Isaac Queiran

  • Dictionnaire infernal

Queiran (Isaac), sorcier de Nérac, arrêté à Bordeaux, ou il était domestique depuis vingt-cinq ans. Interrogé comment il avait appris le métier de sorcier, il avoua qu’à un âge encore jeune, étant au service d’un habitant de la Bastide d’Armagnac, un jour qu’il allait chercher du feu chez une vieille voisine, elle lui dit de se bien garder de renverser des pots qui étaient devant la cheminée : ils étaient pleins de poison que Satan lui avait ordonné de faire. Cette circonstance ayant piqué sa curiosité, après plusieurs questions, la vieille lui demanda s’il voulait voir le grand maître des sabbats et son assemblée. Elle le suborna de telle sorte qu’après l’avoir oint d’une graisse dont il n’a pas vu la couleur ni senti l’odeur, il fut enlevé et porté dans les airs jusqu’au lieu où se tenait le sabbat. Des hommes et des femmes y criaient et y dansaient ; ce qui l’ayant épouvanté, il s’en retourna.

Le lendemain, comme il passait par la métairie de son maître, un grand homme maigre se présenta à lui et lui demanda pourquoi il avait quitté l’assemblée où il avait promis à la vieille de rester. Il s’excusa sur ce qu’il n’y avait là rien à faire pour lui ; et il voulut continuer son chemin. Mais l’homme maigre lui déchargea un coup de gaule sur l’épaule, en lui disant : « Demeure, je te baillerai bien chose qui t’y fera venir. » Ce coup lui fit mal pendant deux jours, et il s’aperçut que ce grand homme noir l’avait marqué sur le bras auprès de la main ; la peau en cet endroit paraissait noire et tannée.
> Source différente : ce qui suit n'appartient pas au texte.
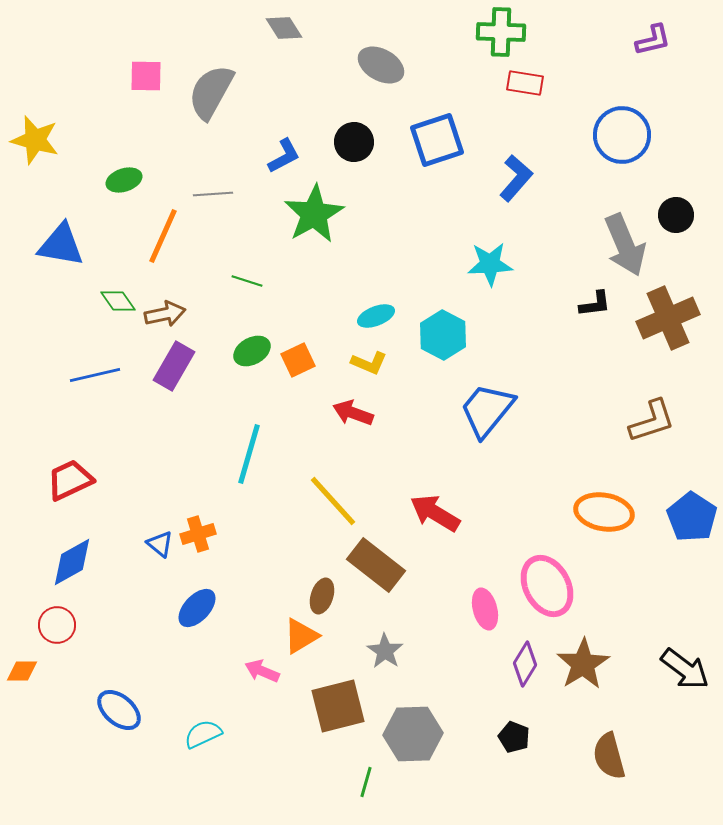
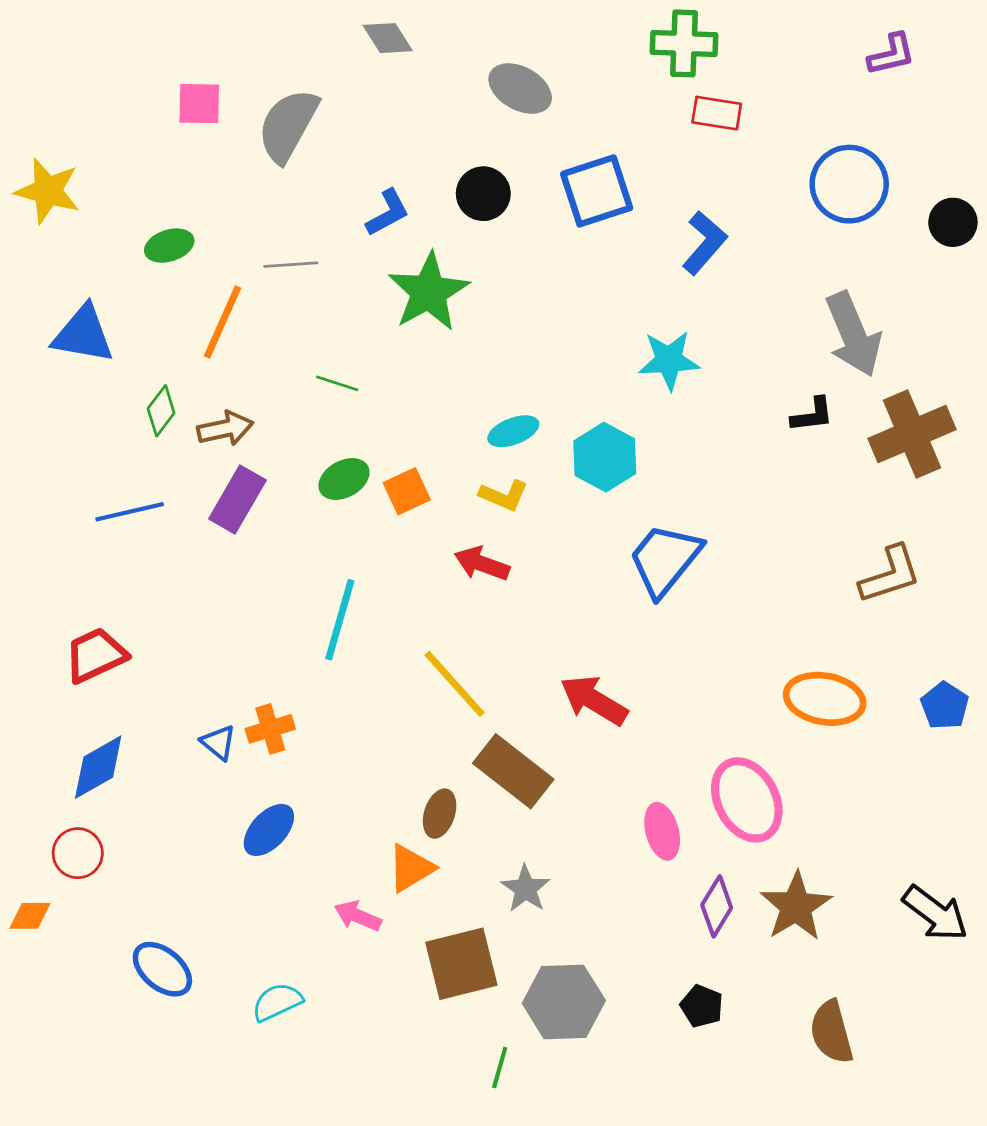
black circle: (676, 215) -> (953, 222), moved
green diamond: (118, 301) -> (161, 411), turned 72
blue pentagon: (692, 517) -> (945, 706), size x0.7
Un autre jour, comme il traversait le pont de la rivière qui est près de la Bastide, le même homme maigre lui apparut de nouveau, lui demanda s’il se ressouvenait des coups qu’il lui avait donnés, et s’il voulait le suivre. Il refusa. Le diable aussitôt, l’ayant chargé sur son cou, voulut le noyer ; niais le pauvre garçon cria si fort, que les gens d’un moulin voisin de là étant accourus, le vilain noir fut obligé de fuir. Enfin le diable l’enleva un soir dans une vigne qui appartenait à son maître ; et le conduisit, quoi qu’il en eût, au sabbat ; il y dansa et mangea comme les autres. Un petit démon frappait sur un tambour pendant les danses, jusqu’à ce que le diable, ayant entendu les coqs chanter, renvoya tout son monde.

Interrogé s’il n’avait pas fait quelques maléfices, Queiran répondit qu’il avait maléficié un enfant dans la maison où il avait servi ; qu’il lui avait mis dans la bouche une boulette que le diable lui avait donnée, laquelle avait rendu cet enfant muet pendant trois mois. Après avoir été entendu en la chambre de la Tournelle, où il fut reconnu pour un bandit qui faisait l’ingénu, Queiran fut condamné au supplice le 8 mai 1609[1].

1.

Delancre, Incrédulité et mécréance, etc., p. 278.